──────── Task data

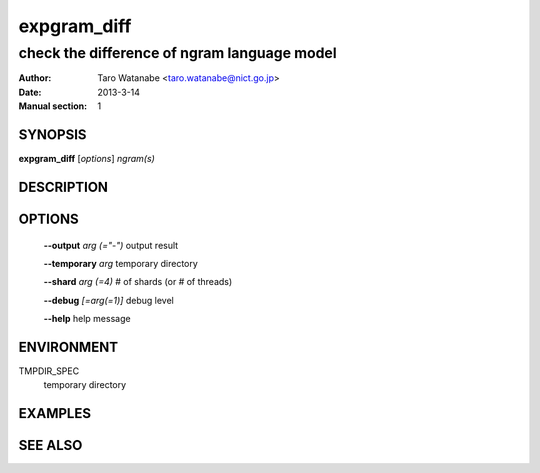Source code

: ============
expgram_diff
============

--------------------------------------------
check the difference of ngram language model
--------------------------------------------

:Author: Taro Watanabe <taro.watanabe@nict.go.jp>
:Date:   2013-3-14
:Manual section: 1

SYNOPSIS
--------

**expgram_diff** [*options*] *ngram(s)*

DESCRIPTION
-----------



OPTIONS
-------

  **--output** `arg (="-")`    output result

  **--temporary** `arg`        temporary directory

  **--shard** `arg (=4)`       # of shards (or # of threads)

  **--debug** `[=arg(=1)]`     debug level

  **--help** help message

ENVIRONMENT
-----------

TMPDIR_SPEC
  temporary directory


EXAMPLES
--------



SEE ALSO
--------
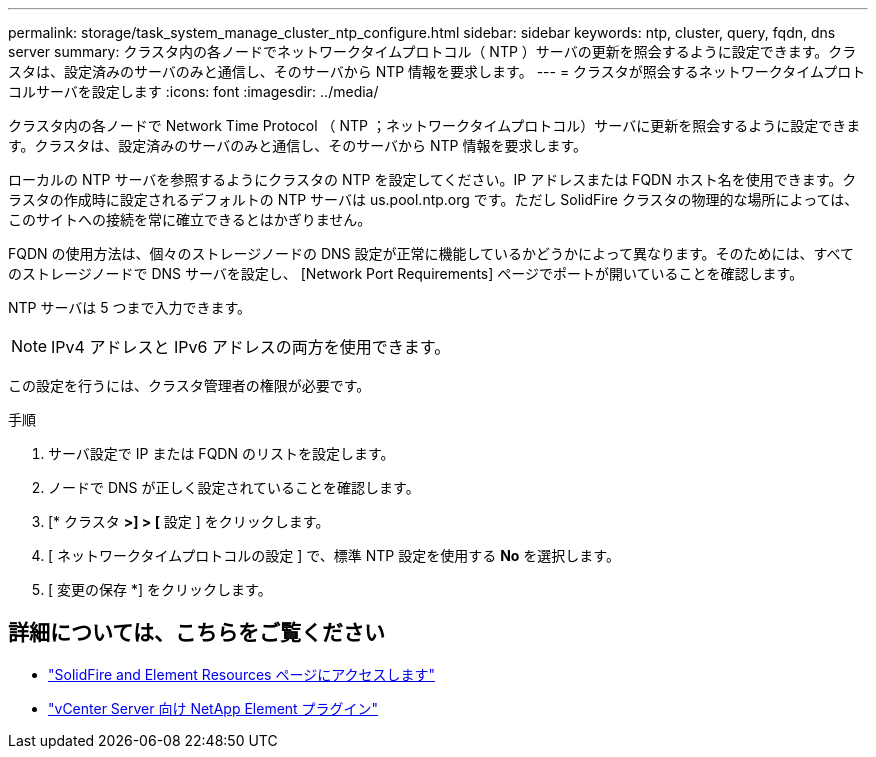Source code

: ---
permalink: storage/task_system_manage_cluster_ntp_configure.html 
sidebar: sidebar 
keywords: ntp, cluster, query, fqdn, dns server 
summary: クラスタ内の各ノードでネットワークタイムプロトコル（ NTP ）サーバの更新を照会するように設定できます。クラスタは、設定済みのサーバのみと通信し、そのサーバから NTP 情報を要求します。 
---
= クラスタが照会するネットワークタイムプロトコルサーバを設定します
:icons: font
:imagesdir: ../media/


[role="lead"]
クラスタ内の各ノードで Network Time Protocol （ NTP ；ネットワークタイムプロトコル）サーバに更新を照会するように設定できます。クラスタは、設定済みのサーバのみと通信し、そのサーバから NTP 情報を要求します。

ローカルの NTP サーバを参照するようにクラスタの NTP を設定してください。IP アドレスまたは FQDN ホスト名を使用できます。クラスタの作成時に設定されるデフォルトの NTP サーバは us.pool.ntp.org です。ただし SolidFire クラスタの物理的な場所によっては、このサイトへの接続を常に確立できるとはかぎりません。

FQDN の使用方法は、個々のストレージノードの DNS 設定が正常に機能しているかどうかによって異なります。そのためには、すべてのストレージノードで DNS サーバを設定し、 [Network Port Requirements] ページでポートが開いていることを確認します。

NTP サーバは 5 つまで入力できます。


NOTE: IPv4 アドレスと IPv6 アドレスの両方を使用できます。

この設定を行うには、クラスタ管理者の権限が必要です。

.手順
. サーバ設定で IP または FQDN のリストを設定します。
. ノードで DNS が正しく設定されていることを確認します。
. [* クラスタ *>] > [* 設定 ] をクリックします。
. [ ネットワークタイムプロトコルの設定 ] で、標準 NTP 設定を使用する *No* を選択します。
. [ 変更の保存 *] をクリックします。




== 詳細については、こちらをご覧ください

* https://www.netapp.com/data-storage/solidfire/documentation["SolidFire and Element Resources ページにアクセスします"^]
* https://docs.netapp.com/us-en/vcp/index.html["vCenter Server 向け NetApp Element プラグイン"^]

────────────────

Scan the entries and show every line in which the word "html" is found.

permalink: storage/task_system_manage_cluster_ntp_configure.html 
* https://docs.netapp.com/us-en/vcp/index.html["vCenter Server 向け NetApp Element プラグイン"^]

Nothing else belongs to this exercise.